/eris

Heavy Duty Persistence for Lua 5.2 and 5.3

Primary LanguageCOtherNOASSERTION

Eris - Heavy Duty Persistence for Lua

First things first: this is essentially a rewrite of Pluto, targeting Lua 5.2. If you need something like this for Lua 5.1 I strongly suggest you have a look at that. In fact, have a look at it anyway, because the documentation isn't half bad, and a lot of it applies to Eris, too.

Although my implementation is strongly influenced by Pluto, in my humble opinion there are still sufficient changes in the architecture that a new name is appropriate. So, to stick with the theme, I named it Eris. Note that all those changes are internal. The API is almost left untouched to make a transition easier.

Eris can serialize almost anything you can have in a Lua VM and can unserialize it again at a later point, even in a different VM. This in particular includes yielded coroutines, which is very handy for saving long running, multi-session scripting systems, for example in games: just persist the state into the save file and unpersist it upon load, and the scripts won't even know the game was quit inbetween.

Eris currently comes with Lua 5.2.3. It should also build with 5.2.2. It may build with earlier 5.2.x versions, but I have not tried it. It won't work with other Lua implementations, such as LuaJIT, because Eris works directly on some internal structures of vanilla Lua and uses non-API macros and functions.

I think Eris can be considered stable. I have distributed it in a piece of software that has been used by many users on varying platforms, and there were no problems that had to do with Eris at all. There are also the testcases that came with Pluto - extended with some Lua 5.2 specific ones, such as yielded pcalls - run through successfully.

Installation

Think of Eris as a custom "distribution" of Lua. Compile and install Eris like you would Lua. You will get a shared and/or static library that will contain both Lua and Eris. The version string has been adjusted to reflect this: Lua+Eris 5.2.3.

Usage

C API

Like Pluto, Eris offers two functions to persist to or read from an arbitrary source. Eris uses the Lua typedefs lua_Writer and lua_Reader for this purpose, the replacements of lua_Chunkwriter and lua_Chunkreader used by Pluto.

  • void eris_dump(lua_State *L, lua_Writer writer, void *ud); [-0, +0, e]
    This provides an interface to Eris' persist functionality for writing in an arbitrary way, using a writer. When called, the stack in L must look like this:

    1. perms:table
    2. value:any

    That is, perms must be a table at stack position 1. This table is used as the permanent object table. value is the value that should be persisted. It can be any persistable Lua value. 'writer' is the writer function used to store all data, ud is passed to the writer function whenever it is called.

    This function is equivalent to pluto_persist.
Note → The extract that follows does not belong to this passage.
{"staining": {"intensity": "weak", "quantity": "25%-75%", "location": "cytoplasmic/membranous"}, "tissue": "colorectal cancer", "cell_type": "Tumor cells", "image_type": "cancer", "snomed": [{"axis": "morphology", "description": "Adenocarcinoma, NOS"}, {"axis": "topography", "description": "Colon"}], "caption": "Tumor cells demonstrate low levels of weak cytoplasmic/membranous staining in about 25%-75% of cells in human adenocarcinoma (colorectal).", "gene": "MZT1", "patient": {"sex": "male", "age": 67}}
  • void eris_undump(lua_State *L, lua_Reader reader, void *ud); [-0, +1, e]
    This provides an interface to Eris' unpersist functionality for reading in an arbitrary way, using a reader. When called, the stack in L must look like this:

    1. perms:table

    That is, perms must be a table at stack position 1. This table is used as the permanent object table. This must hold the inverse mapping present in the permanent object table used when persisting. reader is the reader function used to read all data, ud is passed to the reader function whenever it is called. The result of the operation will be pushed onto the stack.

    This function is equivalent to pluto_unpersist. The function will only check the stack's top. Like Pluto, Eris uses Lua's own ZIO to handle buffered reading. Note that unlike with Pluto, the value can in fact be nil.

In addition to these, Eris also offers two more convenient functions, if you simply wish to persist an object to a string. These behave like the functions exposed to Lua.

  • void eris_persist(lua_State *L, int perms, int value); [-0, +1, e]
    It expects the permanent object table at the specified index perms and the value to persist at the specified index value. It will push the resulting binary string onto the stack on success.

  • void eris_unpersist(lua_State *L, int perms, int value); [-0, +1, e]
    It expects the permanent object table at the specified index perms and the binary string containing persisted data at the specified index value. It will push the resulting value onto the stack on success.

The subtle name change from Pluto was done because Lua's own dump/undump works with a writer/reader, so it felt more consistent this way.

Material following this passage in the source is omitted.